Il cuore del problema è stato individuato con precisione all’altezza del civico 916 di via Prenestina, in zona Tor Tre Teste, dove un antico sifone ha ceduto provocando la dispersione immediata di oltre cinquantamila litri di preziosa risorsa idrica. La particolarità e la complessità del guasto risiedono nell’estrema vetustà dell’infrastruttura colpita, situata peraltro all’interno di una proprietà privata occupata da un’azienda. A sottolineare la rarità e la criticità tecnica dell’intervento è stato il presidente del V Municipio, Mauro Caliste, il quale ha spiegato come a cedere sia stato un elemento di una conduttura risalente addirittura al diciassettesimo secolo, un dettaglio che spiega anche la delicatezza delle manovre necessarie per la saldatura e il riavvio del flusso. Le sue parole hanno evidenziato la natura storica del manufatto definendolo un impianto «del 600».
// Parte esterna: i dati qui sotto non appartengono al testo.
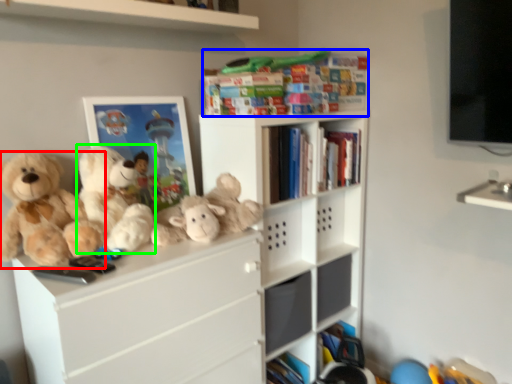
Question: Estimate the real-world distances between objects in this image. Which object is closer to teddy bear (highlighted by a red box), book (highlighted by a blue box) or teddy bear (highlighted by a green box)?

Choices:
 (A) book
 (B) teddy bear

Answer: (B)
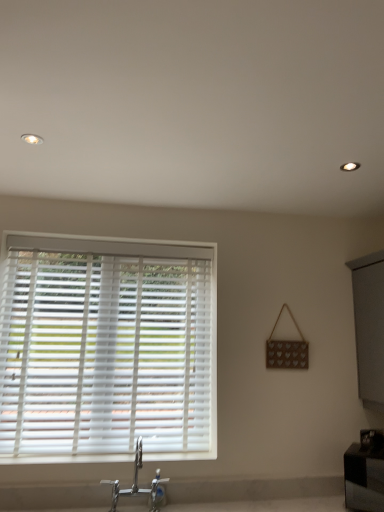
Question: From a real-world perspective, does white plastic blinds at left stand above black glossy vanity at lower right?

Choices:
 (A) yes
 (B) no

Answer: (A)

Question: Is white plastic blinds at left positioned before black glossy vanity at lower right?

Choices:
 (A) yes
 (B) no

Answer: (B)

Question: Are white plastic blinds at left and black glossy vanity at lower right located far from each other?

Choices:
 (A) no
 (B) yes

Answer: (B)

Question: Does white plastic blinds at left have a lesser height compared to black glossy vanity at lower right?

Choices:
 (A) no
 (B) yes

Answer: (A)

Question: From a real-world perspective, is white plastic blinds at left located beneath black glossy vanity at lower right?

Choices:
 (A) yes
 (B) no

Answer: (B)

Question: From a real-world perspective, is white plastic blinds at left above or below chrome metallic faucet at lower center?

Choices:
 (A) above
 (B) below

Answer: (A)

Question: Is white plastic blinds at left bigger or smaller than chrome metallic faucet at lower center?

Choices:
 (A) big
 (B) small

Answer: (A)

Question: Is white plastic blinds at left in front of or behind chrome metallic faucet at lower center in the image?

Choices:
 (A) front
 (B) behind

Answer: (B)

Question: From their relative heights in the image, would you say white plastic blinds at left is taller or shorter than chrome metallic faucet at lower center?

Choices:
 (A) tall
 (B) short

Answer: (A)

Question: Looking at their shapes, would you say white plastic blinds at left is wider or thinner than black glossy vanity at lower right?

Choices:
 (A) thin
 (B) wide

Answer: (A)

Question: Considering their positions, is white plastic blinds at left located in front of or behind black glossy vanity at lower right?

Choices:
 (A) behind
 (B) front

Answer: (A)

Question: From a real-world perspective, is white plastic blinds at left positioned above or below black glossy vanity at lower right?

Choices:
 (A) above
 (B) below

Answer: (A)

Question: From the image's perspective, is white plastic blinds at left above or below black glossy vanity at lower right?

Choices:
 (A) above
 (B) below

Answer: (A)

Question: Considering the positions of chrome metallic faucet at lower center and white plastic blinds at left in the image, is chrome metallic faucet at lower center taller or shorter than white plastic blinds at left?

Choices:
 (A) short
 (B) tall

Answer: (A)

Question: Is point (135, 448) positioned closer to the camera than point (33, 315)?

Choices:
 (A) farther
 (B) closer

Answer: (B)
La mappa dei disservizi ha disegnato un perimetro vasto e densamente popolato che ha coinvolto in prima battuta i quartieri di Tor Pignattara, Villa Gordiani e Tor Tre Teste, estendendosi progressivamente verso il Pigneto, il Collatino e Tor Sapienza. Le segnalazioni dei residenti esausti hanno saturato i canali di comunicazione istituzionale per ore, descrivendo una situazione di estrema difficoltà in strade specifiche come via Anghiari, via Gentile da Mogliano, via di Villa Lauricella, via Capitan Ottobono e via Ascoli Piceno. Problemi analoghi sono stati riscontrati anche lungo la circonvallazione Casilina e in una parte consistente del VI Municipio, toccando aree periferiche ma popolose come Colle Prenestino, Colle Monfortani e Prato Fiorito.
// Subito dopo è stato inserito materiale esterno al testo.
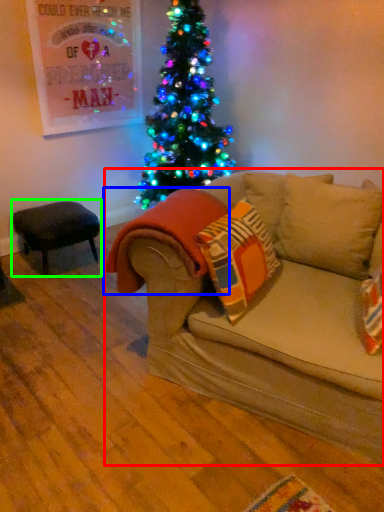
Question: Which object is positioned closest to studio couch (highlighted by a red box)? Select from blanket (highlighted by a blue box) and stool (highlighted by a green box).

Choices:
 (A) blanket
 (B) stool

Answer: (A)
I primi segnali concreti di miglioramento sono arrivati poco prima dell’alba, quando il flusso ha ripreso lentamente a scorrere nelle condutture del quartiere Pigneto e nell’area di Malatesta, interessando positivamente via dell’Acqua Bullicante. Notizie incoraggianti sono giunte successivamente anche da piazza dei Cardinali, via Antonio Tempesta e via Pisino, ma la conta dei quadranti ancora in sofferenza rimane purtroppo significativa. Villa Gordiani, una parte di via della Stazione Prenestina e via Alessi rappresentano ancora i punti più critici dove l’erogazione non è stata ripristinata regolarmente, spingendo centinaia di famiglie a sollecitare aggiornamenti continui sulla tempistica definitiva per il ritorno alla normalità.
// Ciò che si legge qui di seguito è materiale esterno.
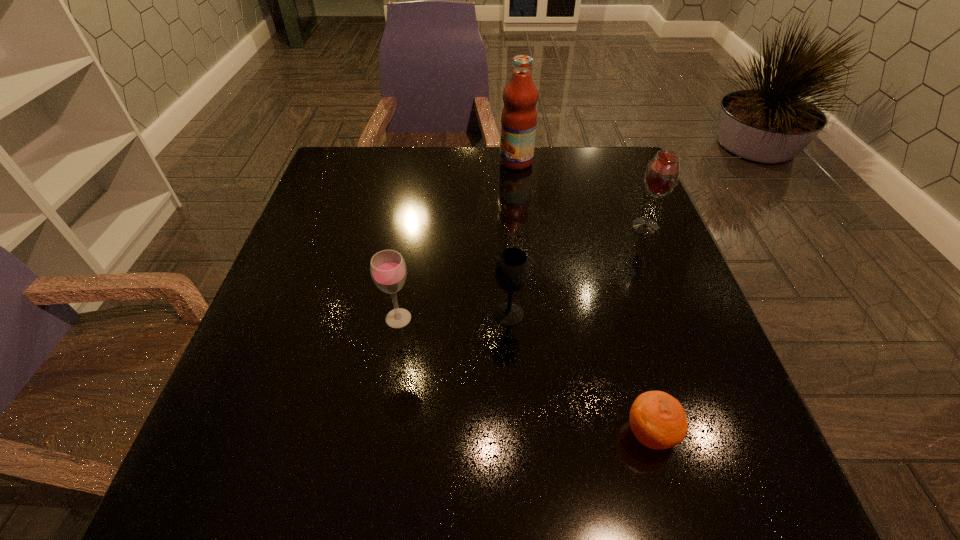
At what (x,y) coordinates should I click in order to perform the action: click on empty location between the tallest object and the leftmost object. Please return your answer as a coordinate pair (x, y). Image resolution: width=960 pixels, height=540 pixels. Looking at the image, I should click on (457, 240).

Locate an element on the screen. unoccupied area between the leftmost object and the fruit juice is located at coordinates (457, 240).

Identify the location of vacant space that is in between the second wineglass from right to left and the farthest object. Image resolution: width=960 pixels, height=540 pixels. (513, 238).

This screenshot has height=540, width=960. Find the location of `vacant area between the second wineglass from right to left and the leftmost wineglass`. vacant area between the second wineglass from right to left and the leftmost wineglass is located at coordinates (453, 316).

Identify the location of empty space between the farthest object and the second wineglass from right to left. The height and width of the screenshot is (540, 960). (513, 238).

Locate which object is the closest to the nearest object. Please provide its 2D coordinates. Your answer should be formatted as a tuple, i.e. [(x, y)], where the tuple contains the x and y coordinates of a point satisfying the conditions above.

[(511, 269)]

The height and width of the screenshot is (540, 960). Find the location of `the fourth closest object to the leftmost object`. the fourth closest object to the leftmost object is located at coordinates pyautogui.click(x=662, y=174).

Identify the location of wineglass that is the closest one to the farthest wineglass. pyautogui.click(x=511, y=269).

Select which wineglass appears as the second closest to the tallest object. Please provide its 2D coordinates. Your answer should be formatted as a tuple, i.e. [(x, y)], where the tuple contains the x and y coordinates of a point satisfying the conditions above.

[(511, 269)]

Locate an element on the screen. Image resolution: width=960 pixels, height=540 pixels. vacant region that satisfies the following two spatial constraints: 1. on the front label of the tallest object; 2. on the front side of the leftmost wineglass is located at coordinates (533, 318).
Oltre al pesante disagio domestico, l’emergenza ha avuto ripercussioni dirette sul sistema scolastico locale e sulla viabilità del quadrante est. Dopo la chiusura precauzionale di diversi plessi avvenuta nella giornata di ieri, oggi le attività didattiche sono riprese ma con alcune limitazioni necessarie. Per consentire le fondamentali operazioni di pulizia e igienizzazione dei locali, molti istituti hanno scelto di posticipare l’ingresso degli studenti alle ore nove e trenta, cercando così di garantire la sicurezza sanitaria in attesa che la pressione idrica torni ai livelli standard di esercizio. La riparazione eseguita nella notte rappresenta un punto di svolta fondamentale, ma la fragilità di una rete così antica pone ancora una volta seri interrogativi sulla manutenzione delle infrastrutture romane.